What is expected ▸
Could you reproduce all of the lines below word for word, leaving the pictures out?

Collected data:
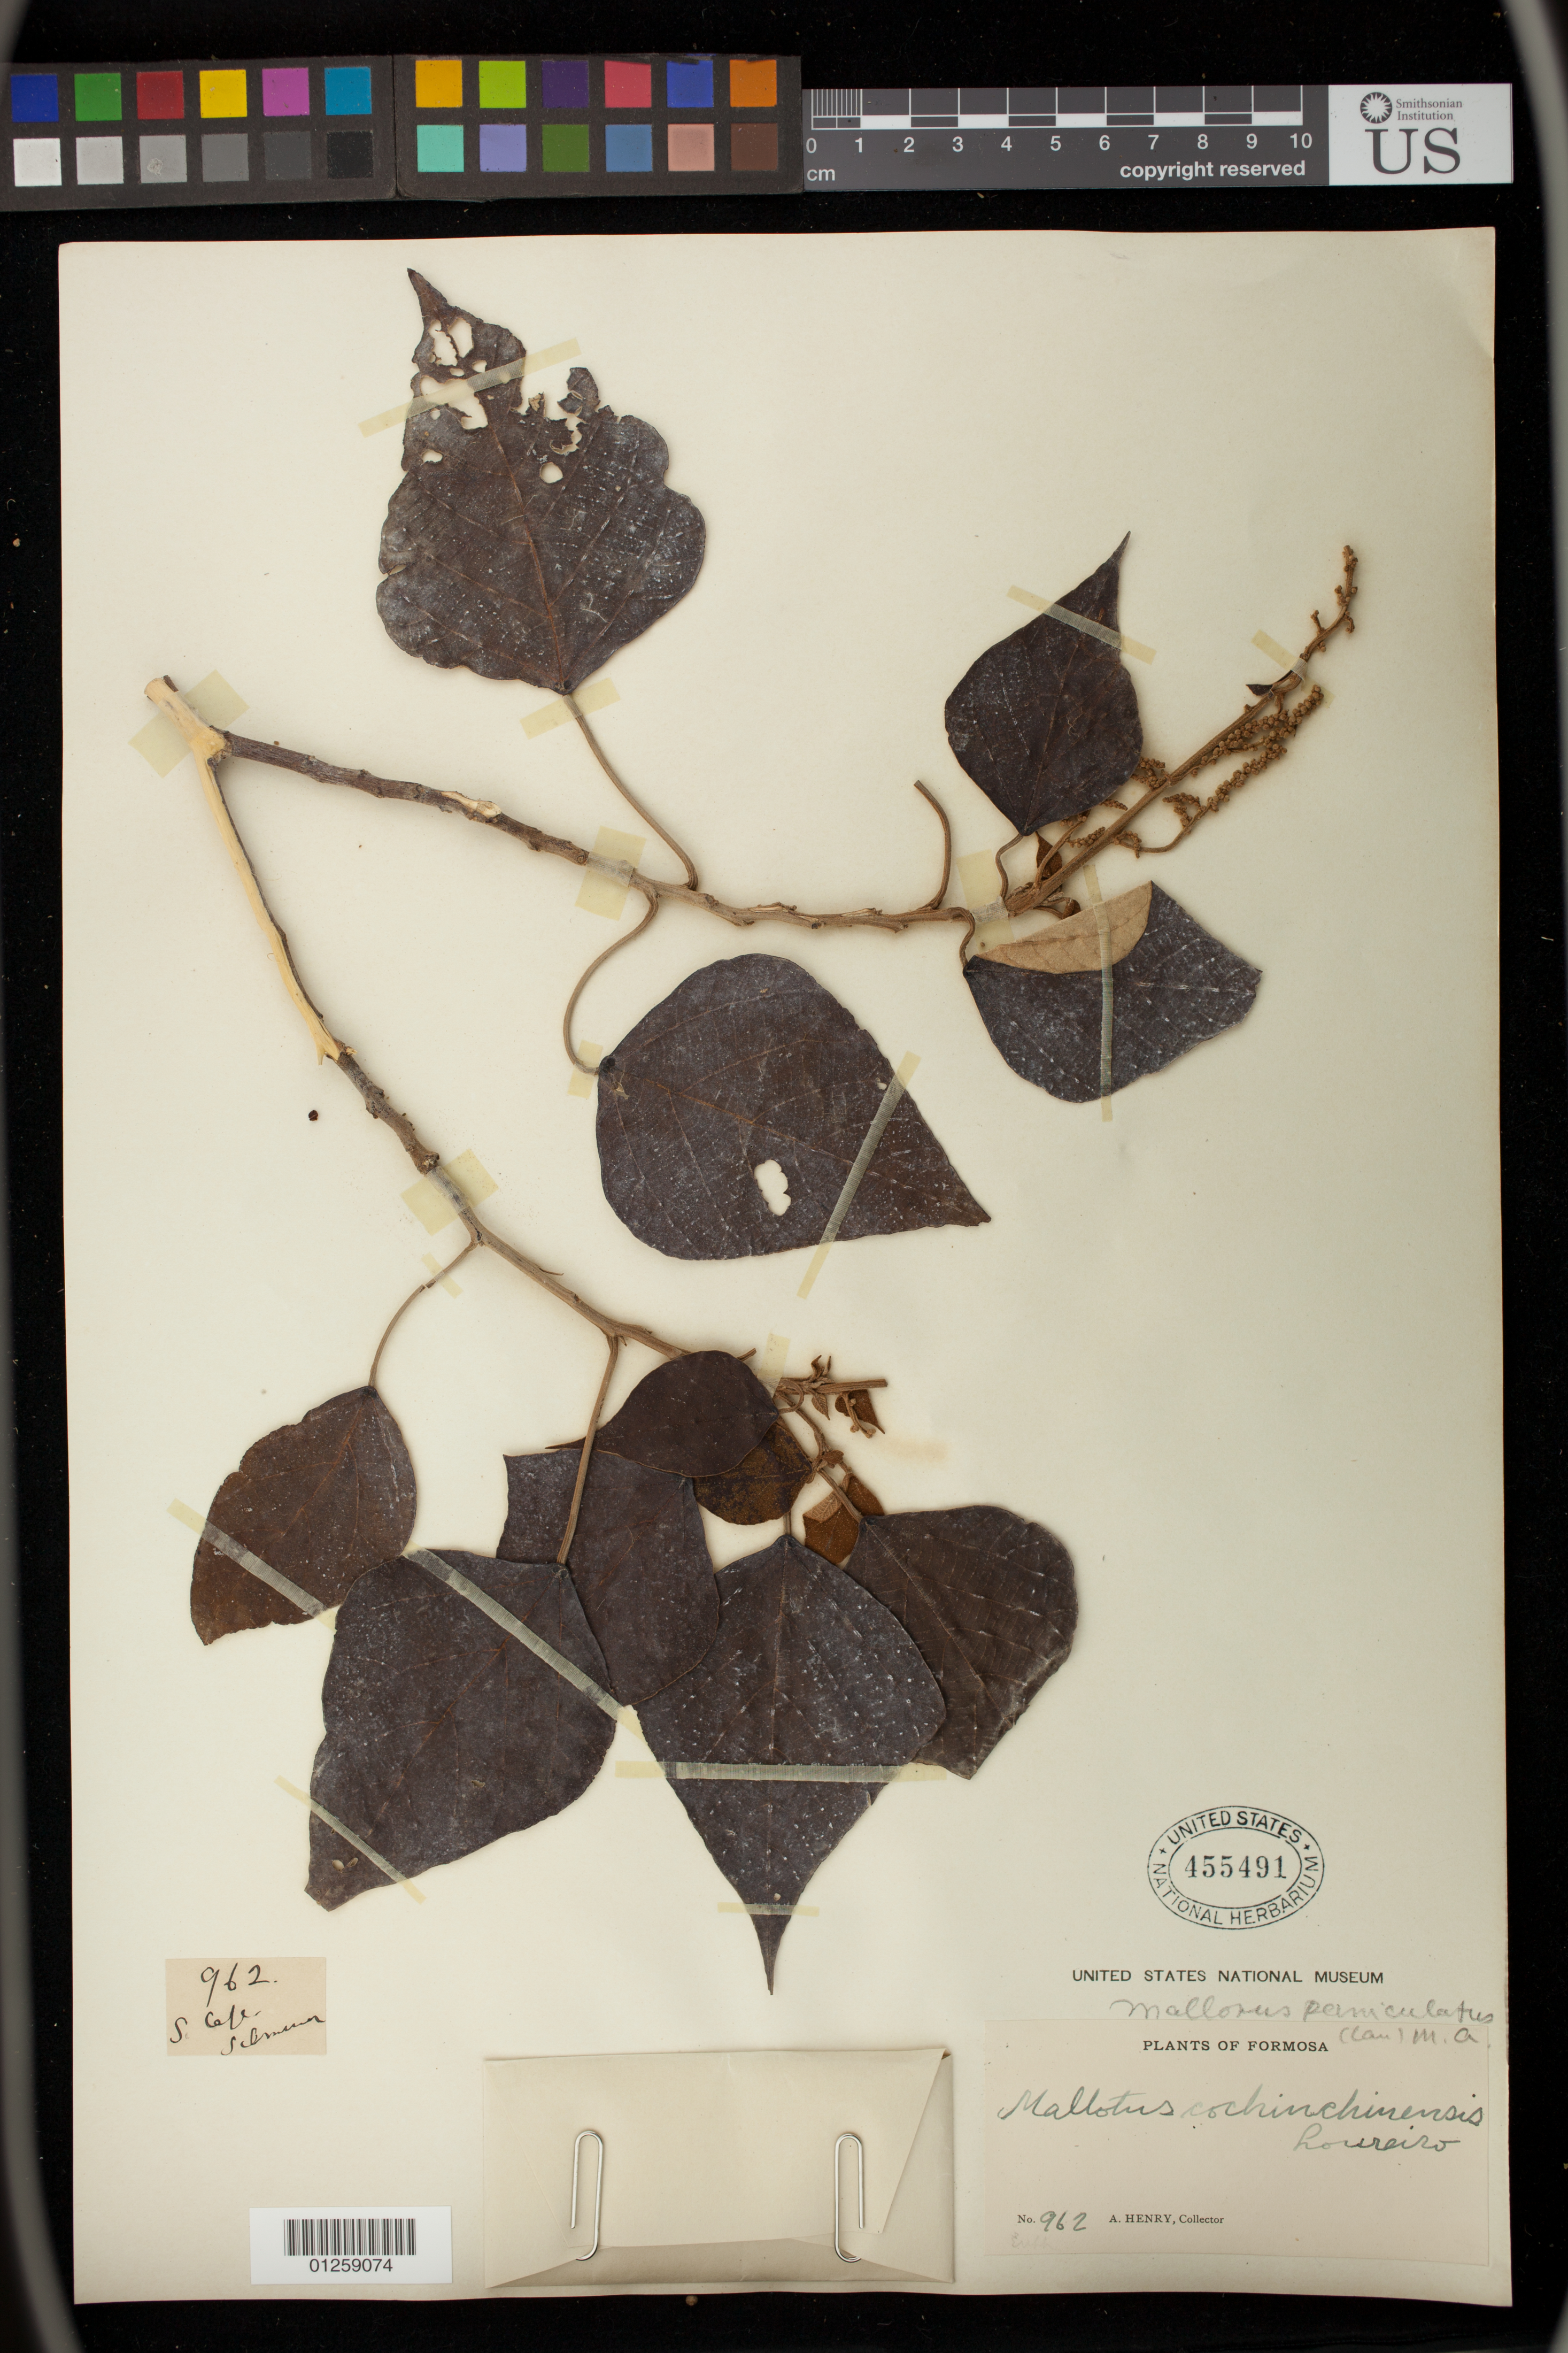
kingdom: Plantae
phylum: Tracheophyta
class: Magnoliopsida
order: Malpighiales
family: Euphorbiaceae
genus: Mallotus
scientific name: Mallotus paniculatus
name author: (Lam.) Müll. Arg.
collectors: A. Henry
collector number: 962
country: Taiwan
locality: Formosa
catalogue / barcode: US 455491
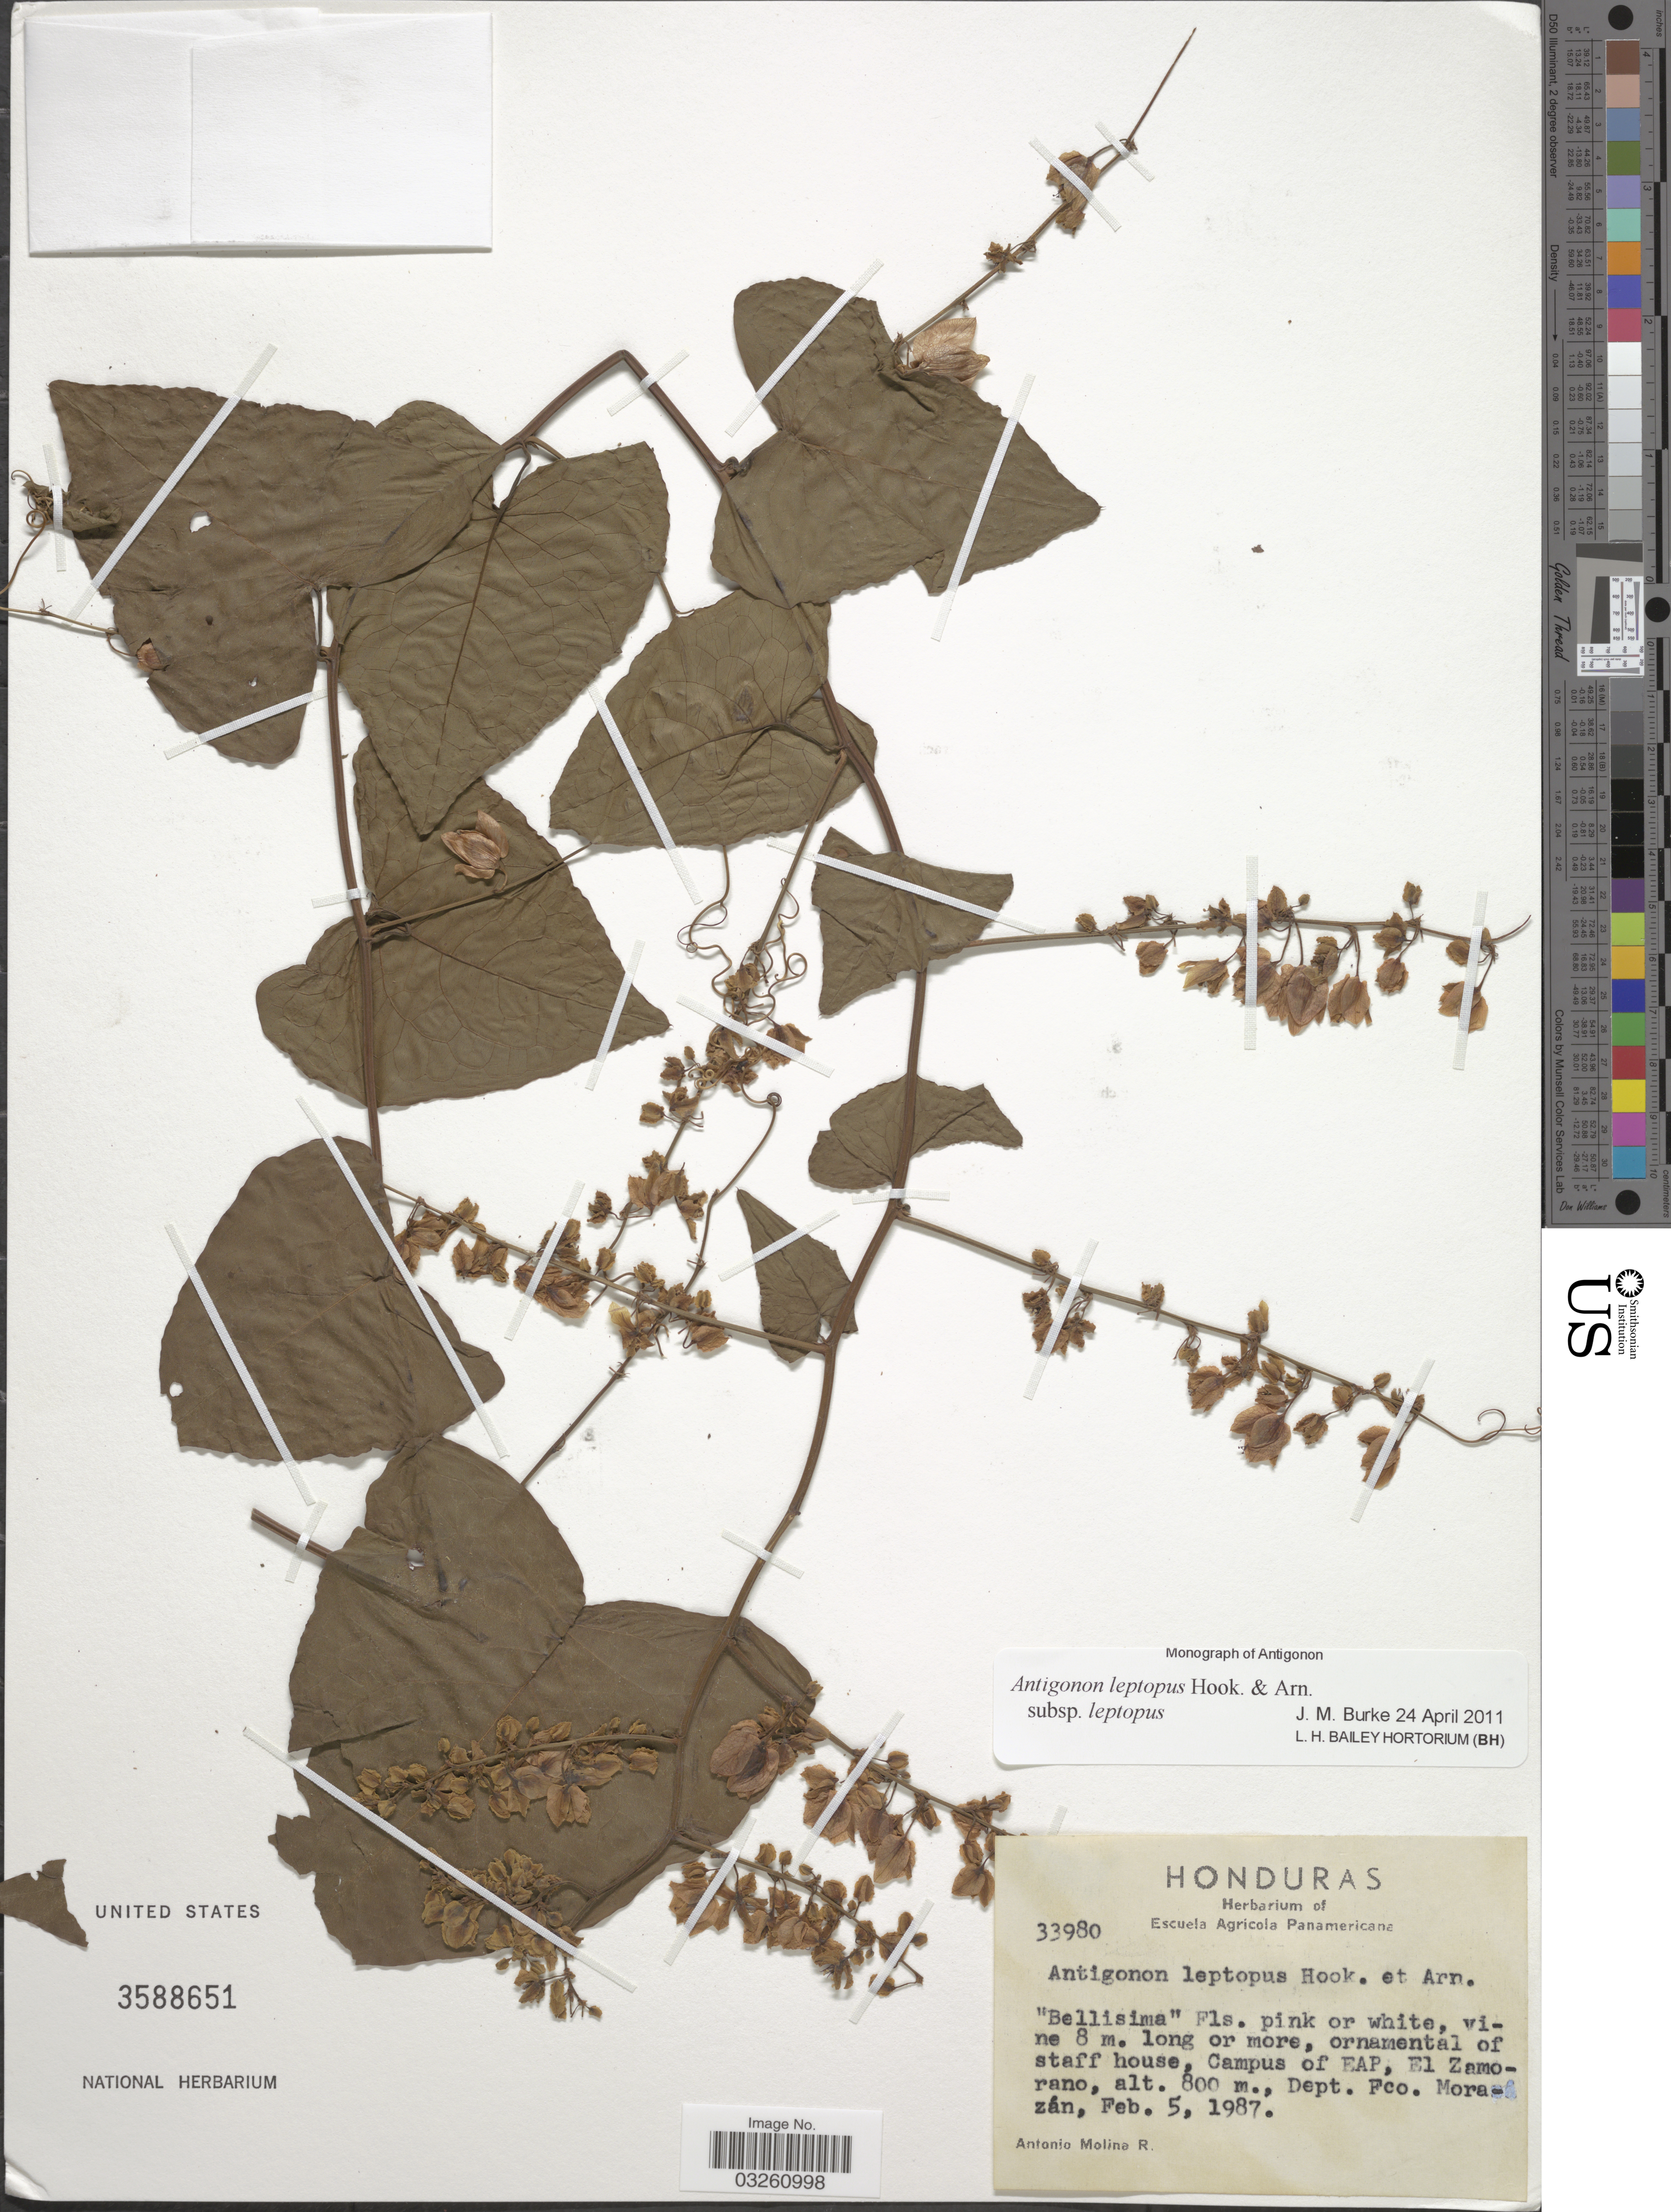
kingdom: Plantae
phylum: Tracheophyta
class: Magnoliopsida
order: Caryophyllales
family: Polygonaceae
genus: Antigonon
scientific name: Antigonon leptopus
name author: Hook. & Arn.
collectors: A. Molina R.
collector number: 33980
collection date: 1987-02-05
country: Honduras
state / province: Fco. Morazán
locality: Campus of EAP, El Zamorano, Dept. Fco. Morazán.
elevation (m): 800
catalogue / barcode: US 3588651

Solution for this exercise ▸
kingdom: Plantae
phylum: Tracheophyta
class: Magnoliopsida
order: Malpighiales
family: Euphorbiaceae
genus: Mallotus
scientific name: Mallotus paniculatus
name author: (Lam.) Müll. Arg.
collectors: A. Henry
collector number: 962
country: Taiwan
locality: Formosa
catalogue / barcode: US 455491
kingdom: Plantae
phylum: Tracheophyta
class: Magnoliopsida
order: Caryophyllales
family: Polygonaceae
genus: Antigonon
scientific name: Antigonon leptopus
name author: Hook. & Arn.
collectors: A. Molina R.
collector number: 33980
collection date: 1987-02-05
country: Honduras
state / province: Fco. Morazán
locality: Campus of EAP, El Zamorano, Dept. Fco. Morazán.
elevation (m): 800
catalogue / barcode: US 3588651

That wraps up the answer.